Weak US jobs data soured dollar’s sentiment and increased risk of Fed rate cut

The US dollar fell sharply across the board on disappointing US jobs data on Friday.
Non-farm payrolls showed only 75K new jobs in May (the lowest since Feb) vs promising 185K consensus and downward-revised April’s figure at 224K.
The data came in line with signals from Wednesday’s ADP private sector jobs data (May 24K vs 180K f/c) which is often seen as indication for more significant NFP data.
Average hourly earnings also fell below consensus in May (m/m 0.2% vs 0.3% f/c; y/y 3.1% vs 3.2% f/c), while unemployment rate remained unchanged and in line with forecast at 3.6% in May.

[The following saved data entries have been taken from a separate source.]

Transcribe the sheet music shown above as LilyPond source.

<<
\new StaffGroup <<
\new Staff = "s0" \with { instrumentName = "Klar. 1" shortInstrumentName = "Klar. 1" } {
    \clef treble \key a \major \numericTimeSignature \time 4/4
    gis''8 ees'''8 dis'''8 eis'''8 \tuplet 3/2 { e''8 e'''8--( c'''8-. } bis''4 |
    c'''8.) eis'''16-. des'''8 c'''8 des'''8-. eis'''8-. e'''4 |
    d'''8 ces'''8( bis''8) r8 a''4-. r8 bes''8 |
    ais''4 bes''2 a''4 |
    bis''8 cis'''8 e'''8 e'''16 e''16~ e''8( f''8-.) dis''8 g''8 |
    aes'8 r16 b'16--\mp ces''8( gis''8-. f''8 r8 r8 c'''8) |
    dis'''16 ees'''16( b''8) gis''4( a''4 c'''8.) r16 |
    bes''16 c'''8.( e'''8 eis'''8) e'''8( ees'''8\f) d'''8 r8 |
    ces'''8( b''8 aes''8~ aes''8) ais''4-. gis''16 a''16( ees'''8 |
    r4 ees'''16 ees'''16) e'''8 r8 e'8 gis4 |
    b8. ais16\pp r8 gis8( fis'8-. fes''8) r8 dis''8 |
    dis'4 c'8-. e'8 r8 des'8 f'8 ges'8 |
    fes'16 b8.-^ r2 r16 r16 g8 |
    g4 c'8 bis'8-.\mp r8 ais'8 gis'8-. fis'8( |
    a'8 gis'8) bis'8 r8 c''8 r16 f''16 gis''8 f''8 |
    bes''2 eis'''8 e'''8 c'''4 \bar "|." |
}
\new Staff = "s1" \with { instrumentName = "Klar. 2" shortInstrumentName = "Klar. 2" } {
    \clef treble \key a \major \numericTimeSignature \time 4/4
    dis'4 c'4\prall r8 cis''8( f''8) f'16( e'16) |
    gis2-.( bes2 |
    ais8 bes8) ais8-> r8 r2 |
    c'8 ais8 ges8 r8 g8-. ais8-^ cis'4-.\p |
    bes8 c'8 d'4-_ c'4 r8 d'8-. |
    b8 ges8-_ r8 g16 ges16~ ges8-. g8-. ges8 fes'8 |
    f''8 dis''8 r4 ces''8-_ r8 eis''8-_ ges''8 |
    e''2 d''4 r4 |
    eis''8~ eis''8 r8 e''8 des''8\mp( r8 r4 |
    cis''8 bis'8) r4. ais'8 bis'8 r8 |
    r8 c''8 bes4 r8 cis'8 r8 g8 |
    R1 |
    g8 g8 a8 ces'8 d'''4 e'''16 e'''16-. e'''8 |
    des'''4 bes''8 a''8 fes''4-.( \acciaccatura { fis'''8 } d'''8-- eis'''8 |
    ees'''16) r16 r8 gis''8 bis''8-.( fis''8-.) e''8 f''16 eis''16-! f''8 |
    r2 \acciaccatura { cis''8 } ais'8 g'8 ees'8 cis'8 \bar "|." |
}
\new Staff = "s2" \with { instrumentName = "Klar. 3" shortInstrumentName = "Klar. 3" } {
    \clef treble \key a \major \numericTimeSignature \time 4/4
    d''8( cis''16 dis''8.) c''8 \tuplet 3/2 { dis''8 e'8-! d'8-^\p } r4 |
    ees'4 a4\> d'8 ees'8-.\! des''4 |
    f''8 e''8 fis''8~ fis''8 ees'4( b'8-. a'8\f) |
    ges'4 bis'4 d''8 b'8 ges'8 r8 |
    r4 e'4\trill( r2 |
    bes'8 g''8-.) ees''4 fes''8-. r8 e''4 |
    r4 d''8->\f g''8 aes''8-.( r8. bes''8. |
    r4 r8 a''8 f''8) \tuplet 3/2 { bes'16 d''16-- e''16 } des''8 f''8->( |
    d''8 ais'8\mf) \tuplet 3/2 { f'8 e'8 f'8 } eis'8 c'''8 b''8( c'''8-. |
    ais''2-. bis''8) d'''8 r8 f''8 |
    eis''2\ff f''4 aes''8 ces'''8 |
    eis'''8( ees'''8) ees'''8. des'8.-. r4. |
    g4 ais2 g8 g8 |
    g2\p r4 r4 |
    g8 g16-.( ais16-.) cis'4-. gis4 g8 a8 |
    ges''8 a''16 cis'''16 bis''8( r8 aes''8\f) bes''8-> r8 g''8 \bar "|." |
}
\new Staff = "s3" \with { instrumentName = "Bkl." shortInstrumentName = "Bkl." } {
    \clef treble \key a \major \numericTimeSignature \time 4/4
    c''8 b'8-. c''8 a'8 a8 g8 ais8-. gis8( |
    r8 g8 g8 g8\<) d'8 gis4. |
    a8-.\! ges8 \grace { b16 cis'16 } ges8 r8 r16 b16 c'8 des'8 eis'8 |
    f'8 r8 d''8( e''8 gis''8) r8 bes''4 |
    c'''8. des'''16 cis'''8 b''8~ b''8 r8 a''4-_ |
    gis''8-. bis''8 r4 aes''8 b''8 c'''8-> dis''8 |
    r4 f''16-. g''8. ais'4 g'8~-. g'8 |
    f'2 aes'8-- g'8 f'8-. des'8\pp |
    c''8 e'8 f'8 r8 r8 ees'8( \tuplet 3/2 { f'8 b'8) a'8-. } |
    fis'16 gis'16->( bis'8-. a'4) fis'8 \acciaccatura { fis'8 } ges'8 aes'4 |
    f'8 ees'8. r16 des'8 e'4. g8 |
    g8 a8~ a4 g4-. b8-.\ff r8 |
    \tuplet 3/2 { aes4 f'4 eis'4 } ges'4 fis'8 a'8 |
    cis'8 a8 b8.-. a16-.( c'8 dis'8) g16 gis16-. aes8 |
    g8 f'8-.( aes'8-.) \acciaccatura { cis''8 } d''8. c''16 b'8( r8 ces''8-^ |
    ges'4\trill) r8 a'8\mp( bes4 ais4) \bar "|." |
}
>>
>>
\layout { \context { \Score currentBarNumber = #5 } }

Significantly weaker than expected US labor sector data sent the greenback lower, boosting its major counterparts for probe through important barriers.
Weak data further soured dollar’s sentiment and increased chances for Fed rate cut that was already signaled by dovish comments from top Fed officials earlier this week, which could happen as early as 19 June, when FOMC policy meeting is scheduled.

The Euro surged through pivotal resistances at 1.1277/84, with close above these levels to signal stronger recovery, as the pair is on track for the biggest weekly gains since mid-Aug 2018.

British pound rose through 20SMA on weaker dollar and cracked important barriers at 1.2740/50 zone, close above which would generate bullish signal.

The dollar dipped below 108 handle against Japanese yen and threatened of retest of key support at 107.81, signaling an end of near-term consolidative / corrective phase from 107.81, which was capped at 108.62 by pivotal Fibo barrier.

The Aussie dollar probed again through key barriers at 0.6990/0.7000, following triple failure at these levels this week.

Spot gold reacted positively on signals of US interest rate cut and extended uninterrupted seven-day advance ticks ahead of key resistance at $1346 (2019 high, posted on 20 Feb).
Eventual break here would generate strong bullish signal for continuation of larger uptrend from 2018 low at $1160, towards targets at $1365/66.